=== Section Start ===

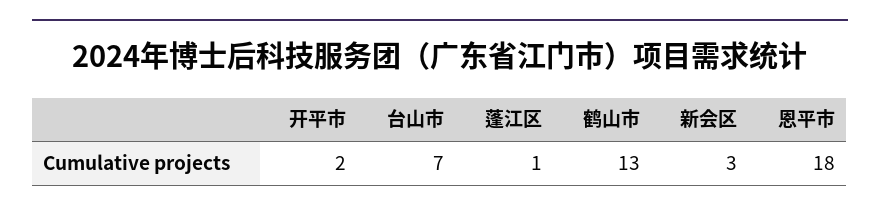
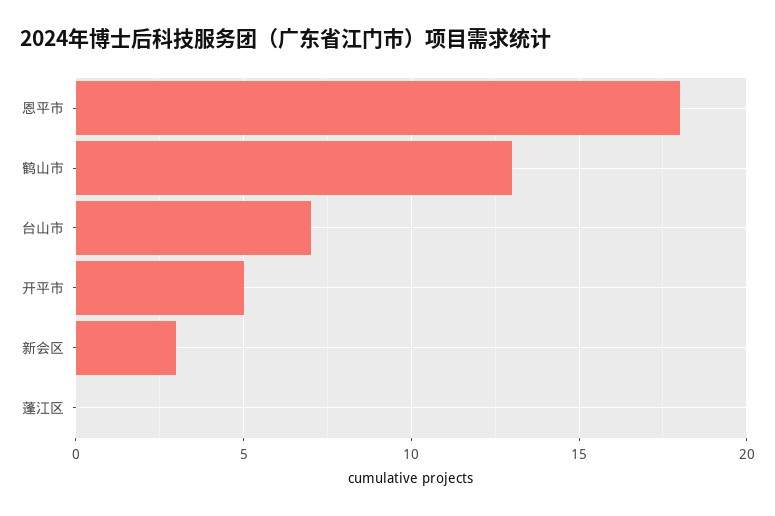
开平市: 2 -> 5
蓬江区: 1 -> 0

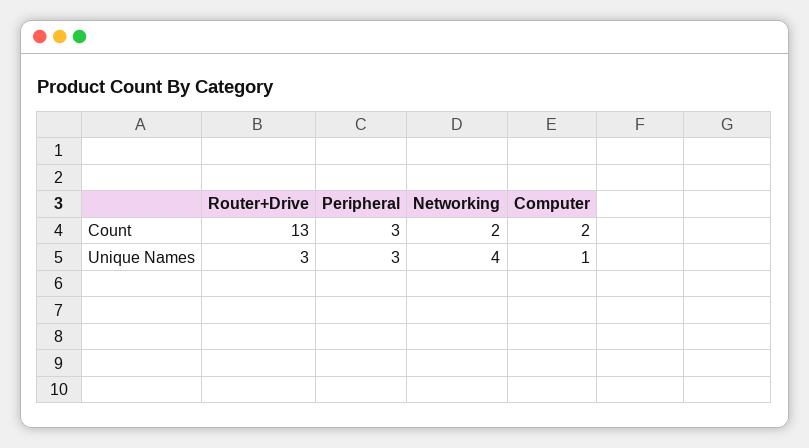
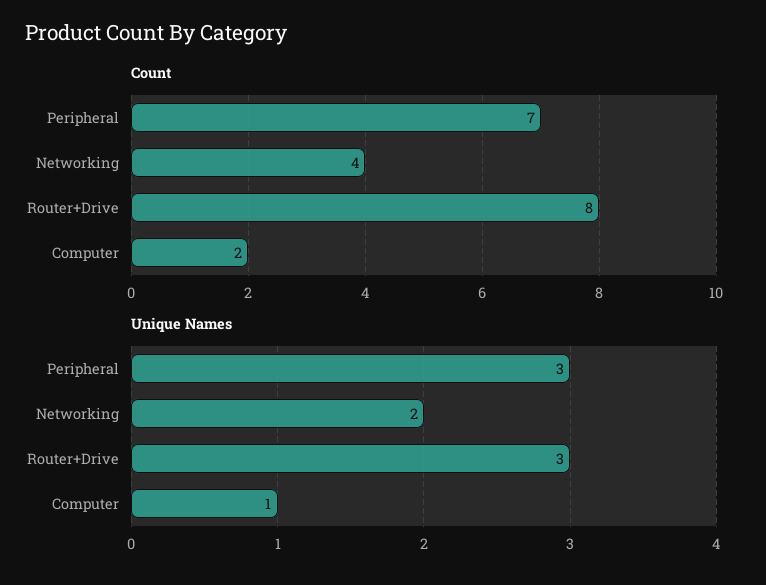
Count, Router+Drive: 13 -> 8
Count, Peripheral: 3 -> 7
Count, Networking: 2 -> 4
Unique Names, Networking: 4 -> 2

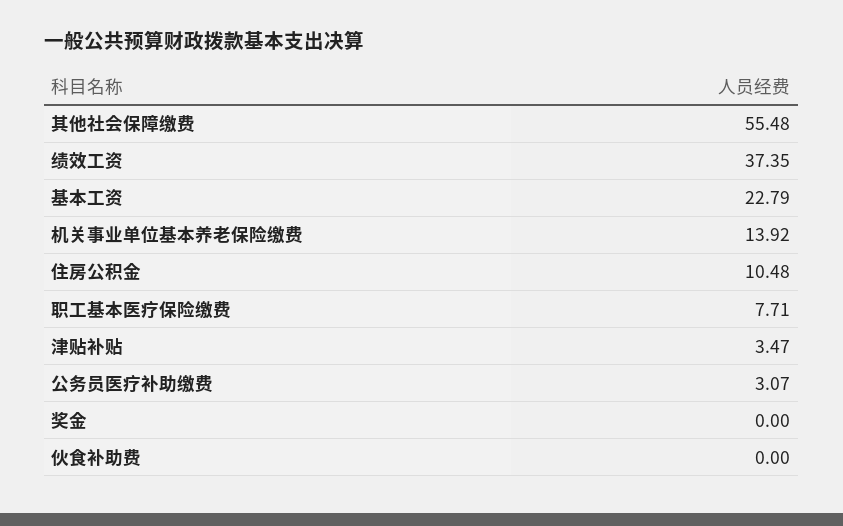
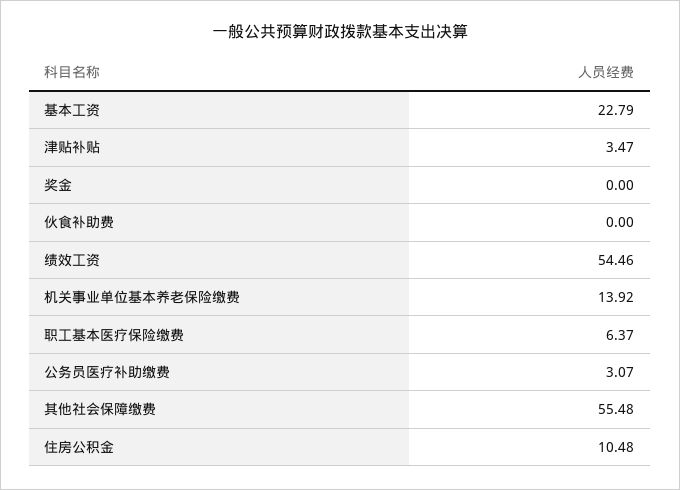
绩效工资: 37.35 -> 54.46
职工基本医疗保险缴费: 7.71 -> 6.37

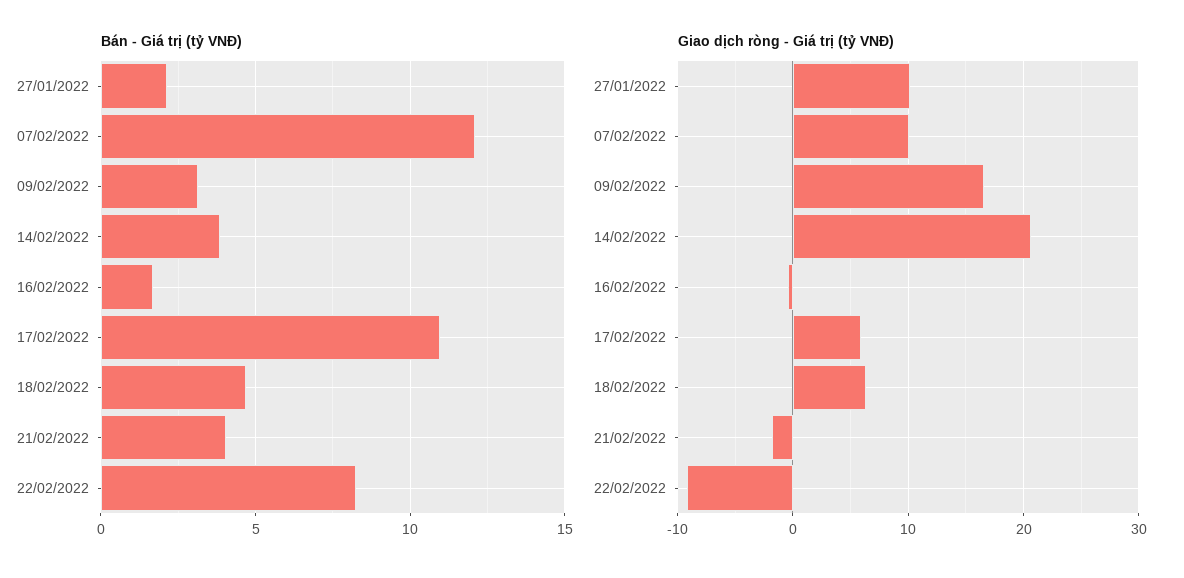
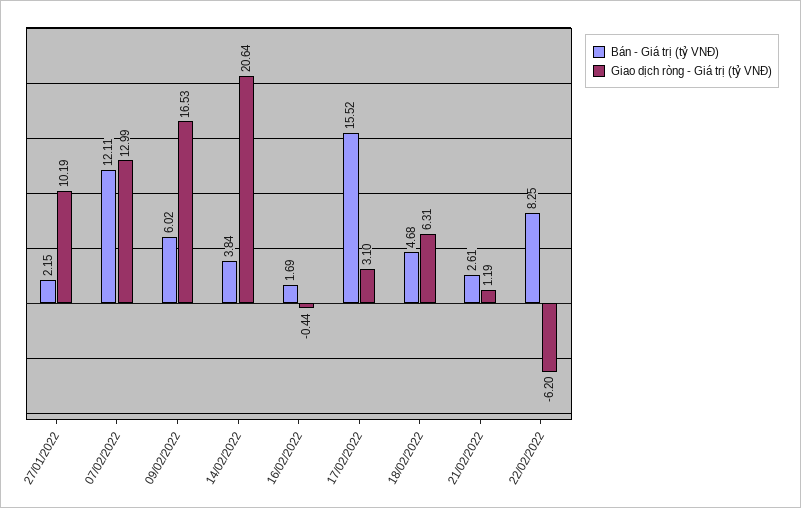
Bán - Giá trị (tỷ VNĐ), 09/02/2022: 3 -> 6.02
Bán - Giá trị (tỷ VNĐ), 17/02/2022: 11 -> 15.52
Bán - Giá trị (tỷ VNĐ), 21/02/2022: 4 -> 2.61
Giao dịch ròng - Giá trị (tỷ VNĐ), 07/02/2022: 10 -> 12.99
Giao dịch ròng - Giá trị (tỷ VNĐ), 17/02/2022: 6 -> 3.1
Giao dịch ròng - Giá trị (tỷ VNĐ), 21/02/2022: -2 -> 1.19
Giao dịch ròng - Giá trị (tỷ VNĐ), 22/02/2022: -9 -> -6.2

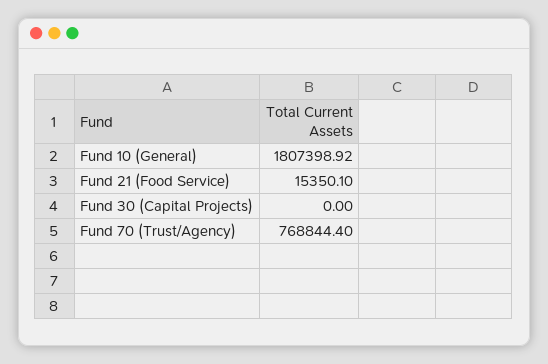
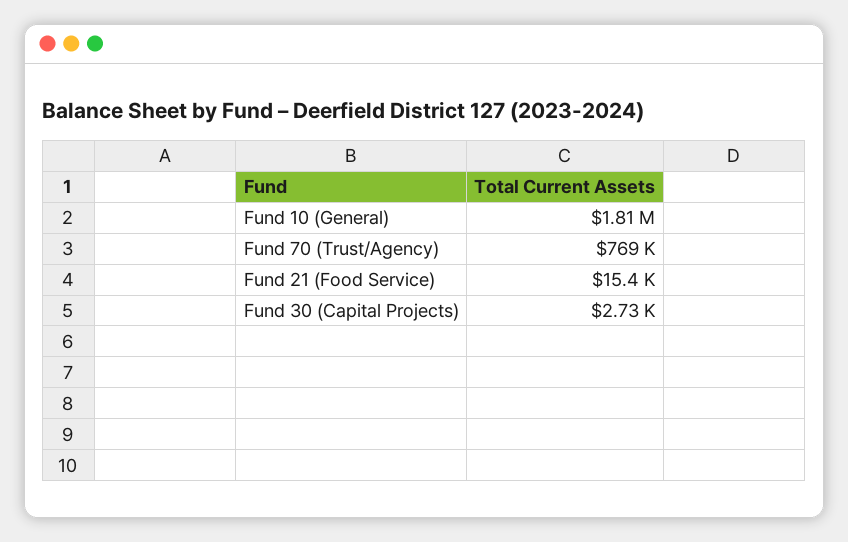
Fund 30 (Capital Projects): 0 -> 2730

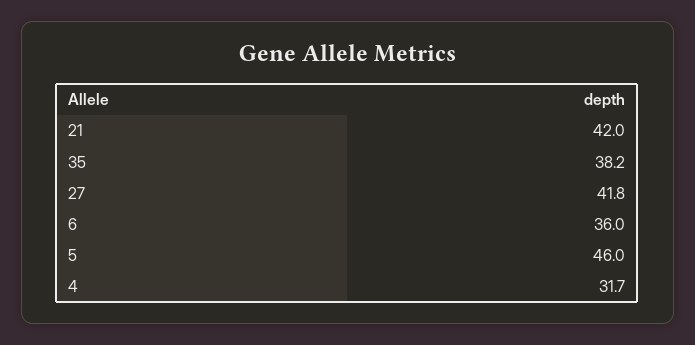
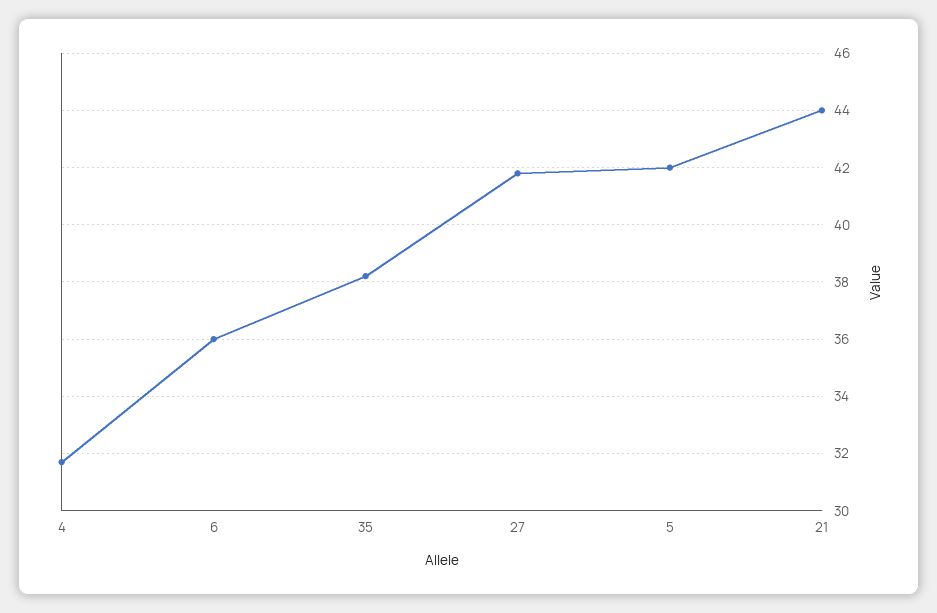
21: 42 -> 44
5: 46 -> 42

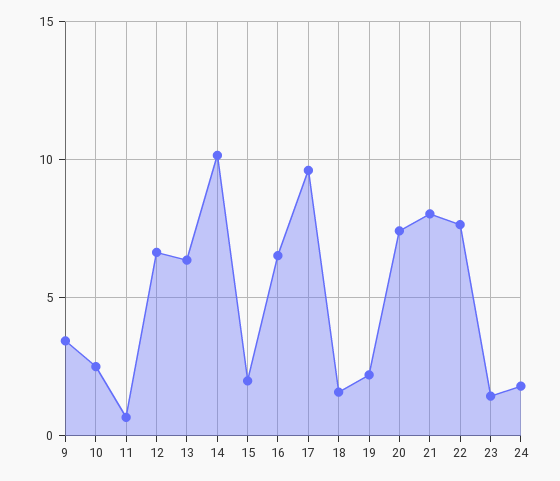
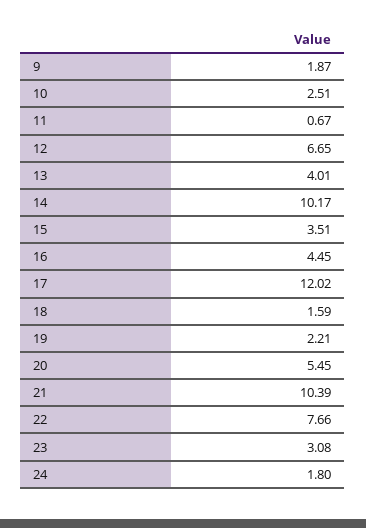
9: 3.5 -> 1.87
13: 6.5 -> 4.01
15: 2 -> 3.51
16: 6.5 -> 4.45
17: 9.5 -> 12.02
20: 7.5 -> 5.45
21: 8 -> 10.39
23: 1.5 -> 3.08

=== Section End ===

What the exercise asks:
Please reproduce exactly and only the lines from the first line of the records through the line containing "21: 42 -> 44", both included, omitting any pictures.

Output of the exercise:
开平市: 2 -> 5
蓬江区: 1 -> 0

Count, Router+Drive: 13 -> 8
Count, Peripheral: 3 -> 7
Count, Networking: 2 -> 4
Unique Names, Networking: 4 -> 2

绩效工资: 37.35 -> 54.46
职工基本医疗保险缴费: 7.71 -> 6.37

Bán - Giá trị (tỷ VNĐ), 09/02/2022: 3 -> 6.02
Bán - Giá trị (tỷ VNĐ), 17/02/2022: 11 -> 15.52
Bán - Giá trị (tỷ VNĐ), 21/02/2022: 4 -> 2.61
Giao dịch ròng - Giá trị (tỷ VNĐ), 07/02/2022: 10 -> 12.99
Giao dịch ròng - Giá trị (tỷ VNĐ), 17/02/2022: 6 -> 3.1
Giao dịch ròng - Giá trị (tỷ VNĐ), 21/02/2022: -2 -> 1.19
Giao dịch ròng - Giá trị (tỷ VNĐ), 22/02/2022: -9 -> -6.2

Fund 30 (Capital Projects): 0 -> 2730

21: 42 -> 44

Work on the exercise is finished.